Monday, 24 March 2014

11 YEAR OLD BOY, GETS HIS WISH FOR LEG TO BE AMPUTATED

Mother of four Zimra Vigoda said the hardest decision she ever made was to agree to have her 11-year-old son Amit’s leg amputated.
Amit was born with a rare orthopedic condition, congenital pseudoarthrosis of tibia and fibula with osteofibrous dysplasia, which causes his right leg to continually fracture. At one point about 18 months ago, he would wake up twice weekly in excruciating pain with night terrors.
“I awake to a familiar screech. ‘Mommmmmyyyy……HELP!’” Vigoda writes on the blog, Kveller.com. “’Mommmmmyyyy……I want to cut it off, I can’t stand it anymore…I hate my leg….make it stop,’ he hollers, eyes wide open yet not quite awake.”
Amit is in constant pain with a rod in his leg, and can only walk with crutches or hop on one foot or crawl. He’s had multiple surgeries as doctors have tried, among other things, “an inquisition-like procedure called external fixation–or in plain language, rods, nuts, and bolts through the bone, muscle, and skin," writes his mother.

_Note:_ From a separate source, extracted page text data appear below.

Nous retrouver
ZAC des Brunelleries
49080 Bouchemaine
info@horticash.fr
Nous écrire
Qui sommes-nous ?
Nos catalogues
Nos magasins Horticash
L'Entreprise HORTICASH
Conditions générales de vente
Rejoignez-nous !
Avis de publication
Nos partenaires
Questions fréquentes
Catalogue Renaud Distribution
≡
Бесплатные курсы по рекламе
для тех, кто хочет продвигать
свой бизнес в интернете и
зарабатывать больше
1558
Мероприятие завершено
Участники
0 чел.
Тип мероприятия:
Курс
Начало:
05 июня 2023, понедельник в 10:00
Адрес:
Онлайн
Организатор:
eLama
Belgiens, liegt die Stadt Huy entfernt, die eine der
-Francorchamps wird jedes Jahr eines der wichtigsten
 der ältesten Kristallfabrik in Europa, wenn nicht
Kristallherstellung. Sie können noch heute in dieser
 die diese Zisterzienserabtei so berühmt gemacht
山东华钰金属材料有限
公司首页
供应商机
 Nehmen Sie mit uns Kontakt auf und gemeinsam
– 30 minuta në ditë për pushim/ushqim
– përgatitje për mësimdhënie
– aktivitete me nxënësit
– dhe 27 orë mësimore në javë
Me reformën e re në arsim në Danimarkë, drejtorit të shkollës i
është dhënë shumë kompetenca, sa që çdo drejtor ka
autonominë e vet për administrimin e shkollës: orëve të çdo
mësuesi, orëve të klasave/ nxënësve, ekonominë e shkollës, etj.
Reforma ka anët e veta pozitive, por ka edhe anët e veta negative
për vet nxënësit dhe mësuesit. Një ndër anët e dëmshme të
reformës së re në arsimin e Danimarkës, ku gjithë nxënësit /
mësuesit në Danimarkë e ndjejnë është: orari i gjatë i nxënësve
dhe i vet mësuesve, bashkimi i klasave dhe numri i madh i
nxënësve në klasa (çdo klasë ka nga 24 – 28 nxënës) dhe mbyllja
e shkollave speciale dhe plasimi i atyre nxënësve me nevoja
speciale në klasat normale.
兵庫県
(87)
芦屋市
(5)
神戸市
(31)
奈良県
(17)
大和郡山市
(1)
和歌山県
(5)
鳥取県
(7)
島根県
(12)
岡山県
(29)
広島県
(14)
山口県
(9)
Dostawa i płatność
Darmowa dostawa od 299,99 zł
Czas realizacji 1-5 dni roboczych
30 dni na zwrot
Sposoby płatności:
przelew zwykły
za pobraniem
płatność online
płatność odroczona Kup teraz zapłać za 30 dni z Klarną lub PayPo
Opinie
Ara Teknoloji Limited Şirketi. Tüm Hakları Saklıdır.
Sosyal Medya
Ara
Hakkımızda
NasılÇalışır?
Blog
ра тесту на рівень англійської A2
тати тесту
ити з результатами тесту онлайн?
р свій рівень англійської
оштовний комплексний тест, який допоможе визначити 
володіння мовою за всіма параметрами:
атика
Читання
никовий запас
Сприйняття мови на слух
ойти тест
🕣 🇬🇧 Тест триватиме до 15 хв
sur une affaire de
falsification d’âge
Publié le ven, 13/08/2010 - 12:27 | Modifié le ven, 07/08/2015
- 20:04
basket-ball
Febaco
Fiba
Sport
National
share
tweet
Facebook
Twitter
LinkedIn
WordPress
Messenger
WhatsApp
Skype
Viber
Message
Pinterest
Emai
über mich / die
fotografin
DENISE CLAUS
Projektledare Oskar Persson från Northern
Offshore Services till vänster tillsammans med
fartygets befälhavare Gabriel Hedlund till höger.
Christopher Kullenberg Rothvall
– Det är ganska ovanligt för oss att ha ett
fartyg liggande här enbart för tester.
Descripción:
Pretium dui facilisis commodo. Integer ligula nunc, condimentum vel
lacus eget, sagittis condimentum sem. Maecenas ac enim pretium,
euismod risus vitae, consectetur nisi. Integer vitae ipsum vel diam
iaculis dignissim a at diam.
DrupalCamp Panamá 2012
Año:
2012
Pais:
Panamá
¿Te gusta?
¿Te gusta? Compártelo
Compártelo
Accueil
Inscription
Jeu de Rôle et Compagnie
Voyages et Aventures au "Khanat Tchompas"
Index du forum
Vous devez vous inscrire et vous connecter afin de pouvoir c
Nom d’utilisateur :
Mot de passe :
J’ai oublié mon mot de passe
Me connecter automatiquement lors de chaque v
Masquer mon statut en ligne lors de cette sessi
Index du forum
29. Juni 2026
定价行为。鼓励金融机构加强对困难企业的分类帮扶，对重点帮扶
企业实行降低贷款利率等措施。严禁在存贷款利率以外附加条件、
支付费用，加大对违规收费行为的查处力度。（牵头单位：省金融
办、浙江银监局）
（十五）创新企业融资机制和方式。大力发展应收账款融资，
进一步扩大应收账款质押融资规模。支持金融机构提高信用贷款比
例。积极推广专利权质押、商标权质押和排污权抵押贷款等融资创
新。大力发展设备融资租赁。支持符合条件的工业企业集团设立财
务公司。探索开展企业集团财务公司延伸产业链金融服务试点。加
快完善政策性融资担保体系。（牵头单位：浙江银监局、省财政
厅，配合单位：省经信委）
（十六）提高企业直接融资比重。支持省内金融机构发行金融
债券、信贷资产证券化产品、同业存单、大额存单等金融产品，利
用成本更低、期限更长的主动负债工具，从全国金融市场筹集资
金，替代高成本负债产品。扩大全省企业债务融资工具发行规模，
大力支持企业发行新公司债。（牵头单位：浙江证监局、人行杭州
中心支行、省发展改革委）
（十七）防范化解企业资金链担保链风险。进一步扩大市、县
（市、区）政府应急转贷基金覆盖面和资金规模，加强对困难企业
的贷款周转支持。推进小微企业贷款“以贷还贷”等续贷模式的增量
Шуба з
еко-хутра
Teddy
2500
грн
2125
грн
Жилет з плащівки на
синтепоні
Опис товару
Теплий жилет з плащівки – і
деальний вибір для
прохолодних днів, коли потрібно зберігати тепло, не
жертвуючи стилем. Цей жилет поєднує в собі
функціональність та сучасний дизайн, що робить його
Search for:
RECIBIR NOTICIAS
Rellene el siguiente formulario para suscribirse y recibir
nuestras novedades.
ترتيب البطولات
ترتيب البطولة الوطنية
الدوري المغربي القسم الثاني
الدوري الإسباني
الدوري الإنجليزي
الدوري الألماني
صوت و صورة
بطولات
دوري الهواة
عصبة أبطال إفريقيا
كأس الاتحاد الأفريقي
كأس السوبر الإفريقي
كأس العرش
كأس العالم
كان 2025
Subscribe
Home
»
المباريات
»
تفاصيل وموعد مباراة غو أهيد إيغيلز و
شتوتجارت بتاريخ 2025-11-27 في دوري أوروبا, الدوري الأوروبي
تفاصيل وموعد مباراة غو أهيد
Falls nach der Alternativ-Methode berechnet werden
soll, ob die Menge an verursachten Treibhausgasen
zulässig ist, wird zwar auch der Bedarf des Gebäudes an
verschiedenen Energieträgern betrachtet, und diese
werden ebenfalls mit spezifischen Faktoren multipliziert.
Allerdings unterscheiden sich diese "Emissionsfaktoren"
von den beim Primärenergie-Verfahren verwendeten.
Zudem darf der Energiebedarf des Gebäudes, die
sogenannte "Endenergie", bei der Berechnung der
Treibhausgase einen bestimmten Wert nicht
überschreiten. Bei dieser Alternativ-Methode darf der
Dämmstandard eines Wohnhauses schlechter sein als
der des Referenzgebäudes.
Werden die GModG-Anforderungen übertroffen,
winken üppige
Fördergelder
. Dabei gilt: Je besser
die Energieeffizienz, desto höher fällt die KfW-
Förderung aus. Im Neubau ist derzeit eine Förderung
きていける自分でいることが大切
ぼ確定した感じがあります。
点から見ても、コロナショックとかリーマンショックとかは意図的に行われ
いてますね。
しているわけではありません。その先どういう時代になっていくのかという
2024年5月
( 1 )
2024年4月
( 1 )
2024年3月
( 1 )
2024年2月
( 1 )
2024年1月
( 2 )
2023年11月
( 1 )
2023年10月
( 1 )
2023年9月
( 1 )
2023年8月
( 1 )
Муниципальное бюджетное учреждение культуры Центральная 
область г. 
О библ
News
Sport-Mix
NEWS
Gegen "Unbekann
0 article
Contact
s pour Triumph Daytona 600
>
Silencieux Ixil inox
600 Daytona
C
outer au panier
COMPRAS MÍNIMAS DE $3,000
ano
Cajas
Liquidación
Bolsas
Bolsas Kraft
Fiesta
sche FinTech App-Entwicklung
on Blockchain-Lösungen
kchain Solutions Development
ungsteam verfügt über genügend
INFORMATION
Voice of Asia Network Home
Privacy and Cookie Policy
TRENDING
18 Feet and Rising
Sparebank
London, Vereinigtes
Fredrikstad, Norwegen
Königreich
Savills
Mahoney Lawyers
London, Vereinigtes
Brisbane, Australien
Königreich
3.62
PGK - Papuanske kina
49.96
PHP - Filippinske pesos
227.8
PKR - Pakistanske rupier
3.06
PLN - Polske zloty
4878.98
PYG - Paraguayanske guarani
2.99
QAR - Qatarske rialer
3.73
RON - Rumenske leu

These treatments last about a year, then Amit gets another fracture. Growing up, he was never allowed to jump or play any contact sports for fear his fragile leg will break.
But on April 10, he is scheduled to have a below the knee, Syme’s or ankle disarticulation amputation at Shriner’s Hospital for Children in Sacramento. Six weeks later, doctors will fit him with a prosthetic and three months later, he will be “up and running … well, walking,” Vigoda, 45, told ABCNews.com. “He’s going to have a life with no limits.”
Amit told ABCNews.com, “I am a little bit afraid, but I have been through so much, it’s just like another surgery – except it will change my life. I won’t have any pain anymore and I can run and jump and play soccer.”
“He is still ready before I am, but his father and I are supporting him,” said Vigoda, who lives with her children, aged 6 to 15 in San Francisco’s Bay Area. “We’ll never know if this is the right thing."
When Amit was 7, his doctors recommended he have his leg amputated. But Vigoda confesses she wasn’t ready.
Doctors told the family, “It’s not your decision any more," she said. "When he was 2, it was your decision and now it’s not.”
On his own Tumbler blog, Amit shares his enthusiasm about upcoming surgery with his followers on a video: “I want to wear shorts to school because I want to get the kids ready, because in a couple of weeks I am going to come to school with a case without a leg. I can’t wait.”
Amit’s condition was discovered when he was born with a broken leg. Most children with the condition don’t have fractures until “a year or two later,” said his mother.
Doctors presented three options: let the leg heal by itself; initiate surgeries that would likely end in amputation; or amputate at the age of 1 or 2, so he could “lead a regular life,” said Vigoda.
“I almost fainted as I was holding this baby that had just been born and someone says take his leg,” she said.
In the end, they opted for multiple surgeries. In one procedure at age 9 or 10, he was in contracture for seven months, in a wheelchair, and then had to learn to walk again with a brace.
Other parents have chosen to amputate earlier.
Andy Hovis Wagler, moderator for the Congenital Pseudoarthrosis Support Group on Facebook, said her family chose to amputate their daughter Ayden's leg at age 3.
“She is doing fantastic," Wagler told ABCNews.com. "She was diagnosed when she was 8 months old. Her leg broke while in a brace by 10 months. We braced her until she was 3 and it showed no signs of healing. So we made the decision to amputate at that time to give her a better quality of life.”
Ayden now has a prosthetic and has started t-ball. “She can do everything now … dance, cheer clinics,” said Wagler, 38, who lives in Odon, Indiana. “You name it, she will try it.”
As for Amit, he has watched his two older brothers play competitive soccer and longed to join them. For the time being, he has discovered wheelchair basketball and has excelled in the sport. “His coach is a four-time Olympic player and an inspiration to him,” said Vigoda. “He doesn’t let too much self-pity go on.”
In elementary school, Amit was teased for his disability. “A bunch of boys would yell, ‘Catch me if you can,’” said Vigoda. “They would limp like he did – kids can be cruel.”
But now, in the sixth grade at a Realm Charter School in Berkeley, “he makes friends everywhere,” she said. “He’s a leader and the kids respect him.”
And just last week Amit’s school awarded him with a surprise award for “grit -- showing perseverance and hard work despite constant pain!"
Vigoda, who works for the Israel-based Arab-Jewish Center for Equality, Empowerment and Cooperation, said she has “internalized” the idea of empowerment in her own life. “I hope that it has affected my son as well.”
“Achieving healing is less important than to be able to get an active life,” said Vigoda of Amit. “My kid has only one childhood.”